Mayring nutzt einen allgemeingültigen Ablauf für qualitative Inhaltsanalysen. Dieser gilt als Basis für Ihre Arbeit:

  • Materialauswahl
  • Analyserichtung benennen
  • Analyseform festlegen
  • Ergebnisinterpretation
  • Sicherstellung der Gütekriterien
  1. Materialauswahl. Im ersten Schritt wird das Material gewählt, das analysiert werden soll. Die Auswahl findet bereits unter Berücksichtigung der Forschungsfrage statt. Soll etwa untersucht werden, ob der Konsum von Drogen und Alkohol in Comicbüchern stärker vertrete ist als in den zugehörigen Comicserien, dienen entsprechende Inhalte als Analysegrundlage.
  2. Analyserichtung benennen. Im nächsten Schritt legen Sie fest, in welche Richtung die Analyse gehen soll. Was ist also das Ziel der Analyse?
    – Der eigentliche Text
    – Die Autoren der Inhalte
    – Der Objektbereich
    – Die Zielgruppe
    – Der soziokulturelle Hintergrund des MaterialsDie Comics und Serien werden also darauf untersucht, wie oder wie häufig Drogen und Alkohol dargestellt werden. Somit ist die Analyserichtung auf einen Objektbereich ausgelegt.
  3. Analyseform festlegen. Mayring hat drei mögliche Grundformen der qualitativen Inhaltsanalyse benannt:
    Zusammenfassende Inhaltsanalyse: Um das Material inhaltlich zu präsentieren, ist diese Form besonders gut geeignet. Es wird ein Kurztext erstellt, der alle wichtigen Punkte übersichtlich benennt.
    Explizierende Inhaltsanalyse: Im Rahmen der Explikation eines Textes werden unklare Inhalte durch weiterführende Daten erklärt. Die grundlegenden Analyseinhalte werden also erweitert.
    Strukturierende Inhaltsanalyse: Hier kommt ein Codierleitfaden zum Tragen, mit dessen Hilfe das Material nach festen Kriterien untersucht wird.Über einen Codierleitfaden kann festgelegt werden, welche Text- oder Ton- und Bildinhalte zum Thema bestimmte Aussagen treffen. Wann wird etwa von Drogen und Alkohol direkt oder indirekt gesprochen.

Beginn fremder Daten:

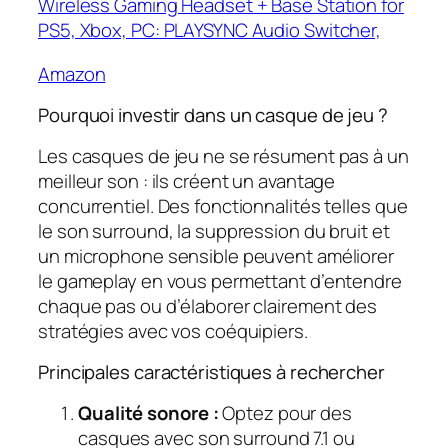
Wireless Gaming Headset + Base Station for
PS5, Xbox, PC: PLAYSYNC Audio Switcher,
Amazon
Pourquoi investir dans un casque de jeu ?
Les casques de jeu ne se résument pas à un
meilleur son : ils créent un avantage
concurrentiel. Des fonctionnalités telles que
le son surround, la suppression du bruit et
un microphone sensible peuvent améliorer
le gameplay en vous permettant d’entendre
chaque pas ou d’élaborer clairement des
stratégies avec vos coéquipiers.
Principales caractéristiques à rechercher
Qualité sonore :
Optez pour des
casques avec son surround 7.1 ou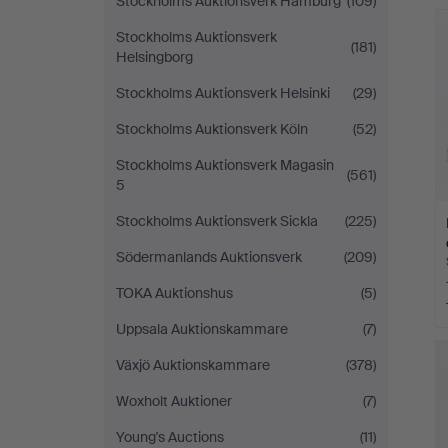
Stockholms Auktionsverk Hamburg
(109)
Stockholms Auktionsverk
(181)
Helsingborg
Stockholms Auktionsverk Helsinki
(29)
Stockholms Auktionsverk Köln
(52)
Stockholms Auktionsverk Magasin
(561)
5
Stockholms Auktionsverk Sickla
(225)
Södermanlands Auktionsverk
(209)
TOKA Auktionshus
(5)
Uppsala Auktionskammare
(7)
Växjö Auktionskammare
(378)
Woxholt Auktioner
(7)
Young's Auctions
(11)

  4. Ergebnisinterpretation. Die Vorarbeit für den Schritt der Auswertung müssen Sie bereits vor der Analyse selbst leisten. Sie erstellen Kriterien, in die sich die Ergebnisse einordnen lassen. Mit diesem System ist es anschließend möglich, eine detaillierte Auswertung vorzunehmen – etwa ist schnell ersichtlich, ob Drogen und Alkohol in unterschiedlicher Häufigkeit direkt oder indirekt benannt und gezeigt werden.

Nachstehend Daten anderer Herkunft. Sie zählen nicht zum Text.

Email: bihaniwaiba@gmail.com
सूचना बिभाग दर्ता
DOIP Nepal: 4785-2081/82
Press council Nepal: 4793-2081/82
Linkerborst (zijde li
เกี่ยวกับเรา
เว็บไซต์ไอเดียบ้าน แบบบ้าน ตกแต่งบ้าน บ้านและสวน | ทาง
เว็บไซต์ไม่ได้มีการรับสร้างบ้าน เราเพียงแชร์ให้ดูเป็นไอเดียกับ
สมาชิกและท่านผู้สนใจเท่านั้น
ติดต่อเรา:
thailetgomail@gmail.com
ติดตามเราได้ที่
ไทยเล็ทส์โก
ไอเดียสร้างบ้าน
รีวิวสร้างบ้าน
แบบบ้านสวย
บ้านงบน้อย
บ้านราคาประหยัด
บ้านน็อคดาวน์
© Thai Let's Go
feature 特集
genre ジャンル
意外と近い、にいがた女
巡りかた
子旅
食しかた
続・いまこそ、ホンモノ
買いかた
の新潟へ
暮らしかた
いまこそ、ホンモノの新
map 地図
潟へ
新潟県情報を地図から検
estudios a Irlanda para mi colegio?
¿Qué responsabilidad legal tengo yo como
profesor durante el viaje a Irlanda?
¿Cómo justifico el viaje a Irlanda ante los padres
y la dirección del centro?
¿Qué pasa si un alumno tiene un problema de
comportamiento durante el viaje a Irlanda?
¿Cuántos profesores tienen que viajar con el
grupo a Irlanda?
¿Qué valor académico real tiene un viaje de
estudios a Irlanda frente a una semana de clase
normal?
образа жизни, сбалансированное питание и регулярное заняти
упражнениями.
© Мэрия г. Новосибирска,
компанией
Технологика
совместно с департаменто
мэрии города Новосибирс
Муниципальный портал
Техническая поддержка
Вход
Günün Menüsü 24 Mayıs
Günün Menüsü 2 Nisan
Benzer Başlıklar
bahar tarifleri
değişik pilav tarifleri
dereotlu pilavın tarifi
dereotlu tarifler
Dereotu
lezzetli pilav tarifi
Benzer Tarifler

  5. Sicherstellung der Gütekriterien. Abschließend ist sicherzustellen, dass die vorliegenden Analysedaten den allgemeinen Gütekriterien entsprechen:
    – Sind die Inhalte transparent dargestellt und ist für die Leserschaft nachzuvollziehen, wie die Inhalte ermittelt wurden?
    – Lässt sich die qualitative Inhaltsanalyse reproduzieren?
    – Wahrt die Analyse eine Intersubjektivität? Sind die Ergebnisse also so objektiv wie möglich?

Um Transparenz zu wahren, wird also herausgestellt, welche Comics und welche Shows analysiert wurden. Um die Reproduzierbarkeit zu gewährleisten, wurden sämtliche Inhalte mit dem gleichen Codierleitfaden untersucht und anschließend in die gleichen Kategorien unterteilt. Würde eine andere Person die Analyse nach dem gleichen Vorgehen durchführen und die Ergebnisse ähnlich ausfallen, ist die Analyse als intersubjektiv zu betrachten.